For face detection, we use OpenCV CascadeClassifier. OpenCV provides the extracted features for the classifier for both the frontal and the profile faces. However, in video both the slight and major variations from these positions are present. We thus increase the tolerance for the false positives to prevent the cases when the track of the face is lost between the frames.
The classifier is simply initialized by loading the set of features using its load function.

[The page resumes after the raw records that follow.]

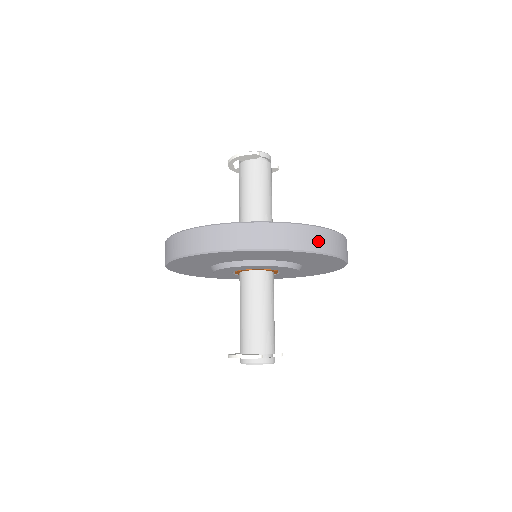
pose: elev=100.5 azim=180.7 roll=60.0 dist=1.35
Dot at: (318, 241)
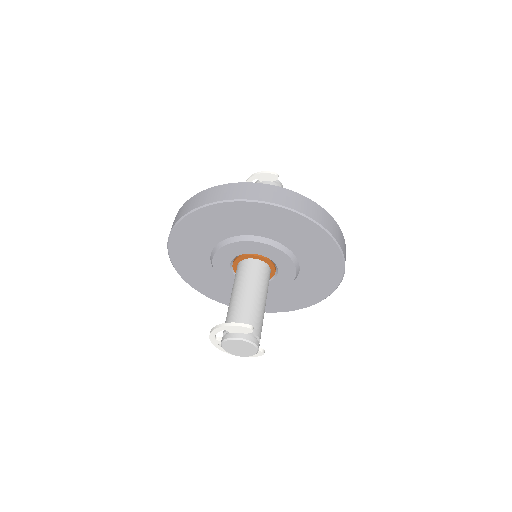
Dot at: (332, 227)
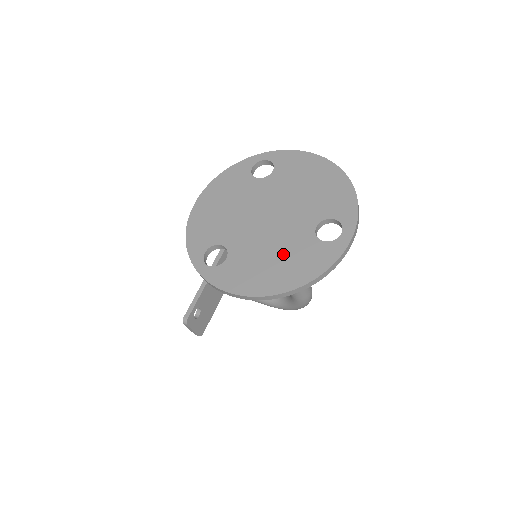
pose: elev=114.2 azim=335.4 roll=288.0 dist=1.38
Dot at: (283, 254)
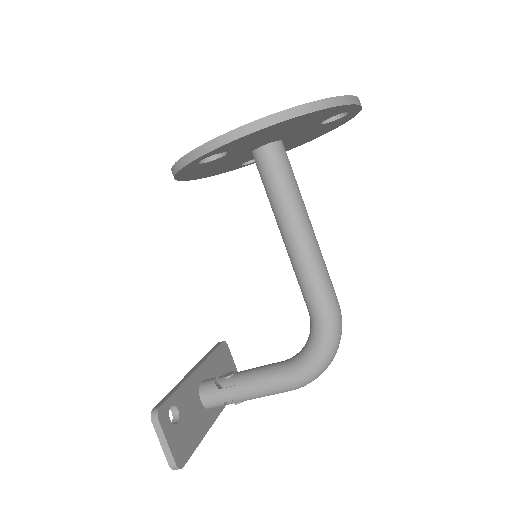
Dot at: occluded
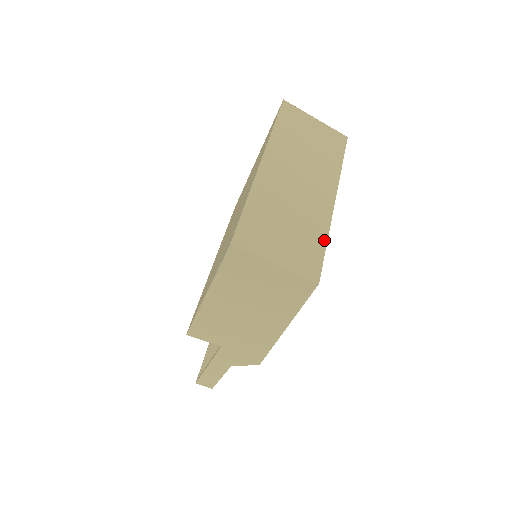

CascadeClassifier cascadeClassifier;
cascadeClassifier.load(PATH_TO_FEATURES_XML);

The face detection is done as follows:

vector<Mat> getFaces(const Mat frame, vector<Rect_<int>> &rectangles)
{
	Mat grayFrame;
	cvtColor(frame, grayFrame, CV_BGR2GRAY);

	cascadeClassifier.detectMultiScale(grayFrame, rectangles, 1.1, 5);

	vector<Mat> faces;
	for (Rect_<int> face : rectangles){
		Mat detectedFace = grayFrame(face);
		Mat faceResized;
		resize(detectedFace, faceResized, Size(240, 240), 1.0, 1.0, INTER_CUBIC);
		faces.push_back(faceResized);
	}
	return faces;
}

With faces detected, we are set to proceed to recognition. The recognition process is as follows:

Mat colorFrame = getNextColorFrame();
vector<Rect_<int>> rectangles;
vector<Mat> faces = getFaces(colorFrameResized, rectangles);
int label = -1;
label = fr->predict(face);
string box_text = format("Prediction = %d", label);
putText(originalFrame, box_text, Point(rectangles[i].tl().x, rectangles[i].tl().y), FONT_HERSHEY_PLAIN, 1.0, CV_RGB(0, 255, 0), 2.0);

Nose tip detection is done as follows:

unsigned short minReliableDistance;
unsigned short maxReliableDistance;
Mat depthFrame = getNextDepthFrame(&minReliableDistance, &maxReliableDistance);
double scale = 255.0 / (maxReliableDistance - minReliableDistance);
depthFrame.convertTo(depthFrame, CV_16UC1, scale);

// detect nose tip
// only search for the nose tip in the head area
Mat deptHeadRegion = depthFrame(rectangles[i]);
			
// Nose is probably the local minima in the head area
double min, max;
Point minLoc, maxLoc;
minMaxLoc(deptHeadRegion, &min, &max, &minLoc, &maxLoc);
	minLoc.x += rectangles[i].x;
	minLoc.y += rectangles[i].y;

// Draw the circle at proposed nose position.
circle(depthFrame, minLoc, 5, 255, -1);

To conclude, we provide a simple implementation that allows the detection and recognition of human faces within a video. The room for improvement is that rather than allowing more false positives in detection phase, the detected nose tip can be used for face tracking.